## Exercise
Leave the pictures aside and copy all the data exactly.

Page-level text extractions:
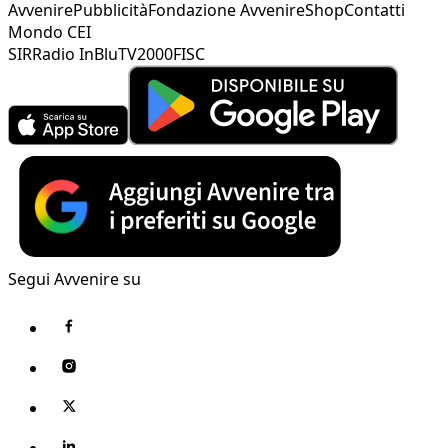
Avvenire
Pubblicità
Fondazione Avvenire
Shop
Contatti
Mondo CEI
SIR
Radio InBlu
TV2000
FISC
Segui Avvenire su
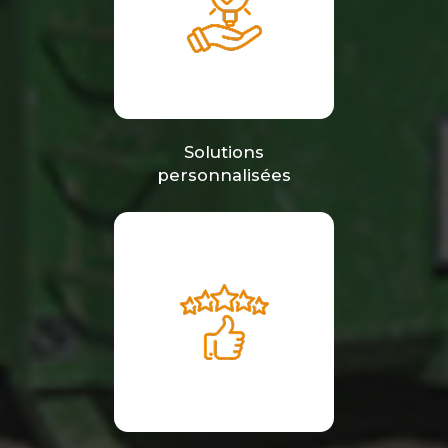
Solutions
personnalisées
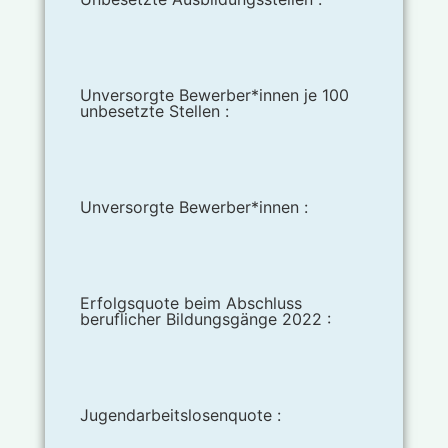
Unversorgte Bewerber*innen je 100
unbesetzte Stellen :
Unversorgte Bewerber*innen :
Erfolgsquote beim Abschluss
beruflicher Bildungsgänge 2022 :
Jugendarbeitslosenquote :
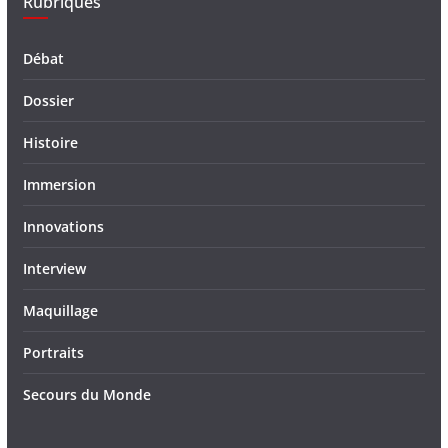
Rubriques
Débat
Dossier
Histoire
Immersion
Innovations
Interview
Maquillage
Portraits
Secours du Monde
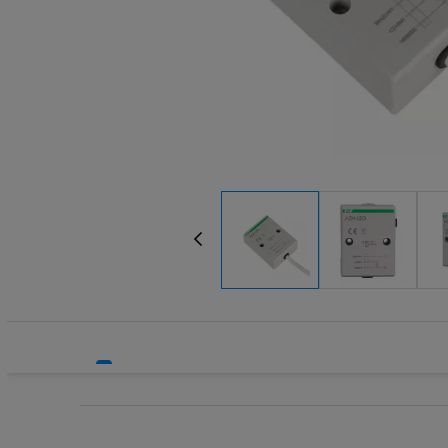
Systemy HVAC
Transform
Technika grzewcza
Wkładki be
Technika instalacyjna
Wkładki be
Wyłączniki
Wyłącznik
Wyłącznik
Wyłącznik
Wyłączniki
Wyłączniki
Wyłącznik
Wyzwalacz
Wyzwalacz
Zegary ste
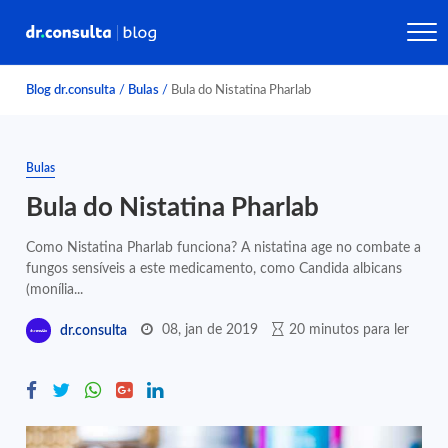
Blog dr.consulta
/
Bulas
/
Bula do Nistatina Pharlab
Bulas
Bula do Nistatina Pharlab
Como Nistatina Pharlab funciona? A nistatina age no combate a
fungos sensíveis a este medicamento, como Candida albicans
(monília...
08, jan de 2019
20 minutos para ler
dr.consulta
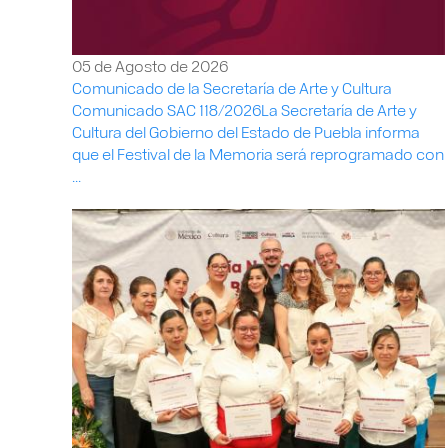
05 de Agosto de 2026
Comunicado de la Secretaría de Arte y Cultura
Comunicado SAC 118/2026La Secretaría de Arte y
Cultura del Gobierno del Estado de Puebla informa
que el Festival de la Memoria será reprogramado con
...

## Solution to this problem
Avvenire
Pubblicità
Fondazione Avvenire
Shop
Contatti
Mondo CEI
SIR
Radio InBlu
TV2000
FISC
Segui Avvenire su
Solutions
personnalisées
Unversorgte Bewerber*innen je 100
unbesetzte Stellen :
Unversorgte Bewerber*innen :
Erfolgsquote beim Abschluss
beruflicher Bildungsgänge 2022 :
Jugendarbeitslosenquote :
Rubriques
Débat
Dossier
Histoire
Immersion
Innovations
Interview
Maquillage
Portraits
Secours du Monde
Systemy HVAC
Transform
Technika grzewcza
Wkładki be
Technika instalacyjna
Wkładki be
Wyłączniki
Wyłącznik
Wyłącznik
Wyłącznik
Wyłączniki
Wyłączniki
Wyłącznik
Wyzwalacz
Wyzwalacz
Zegary ste
Blog dr.consulta
/
Bulas
/
Bula do Nistatina Pharlab
Bulas
Bula do Nistatina Pharlab
Como Nistatina Pharlab funciona? A nistatina age no combate a
fungos sensíveis a este medicamento, como Candida albicans
(monília...
08, jan de 2019
20 minutos para ler
dr.consulta
05 de Agosto de 2026
Comunicado de la Secretaría de Arte y Cultura
Comunicado SAC 118/2026La Secretaría de Arte y
Cultura del Gobierno del Estado de Puebla informa
que el Festival de la Memoria será reprogramado con
...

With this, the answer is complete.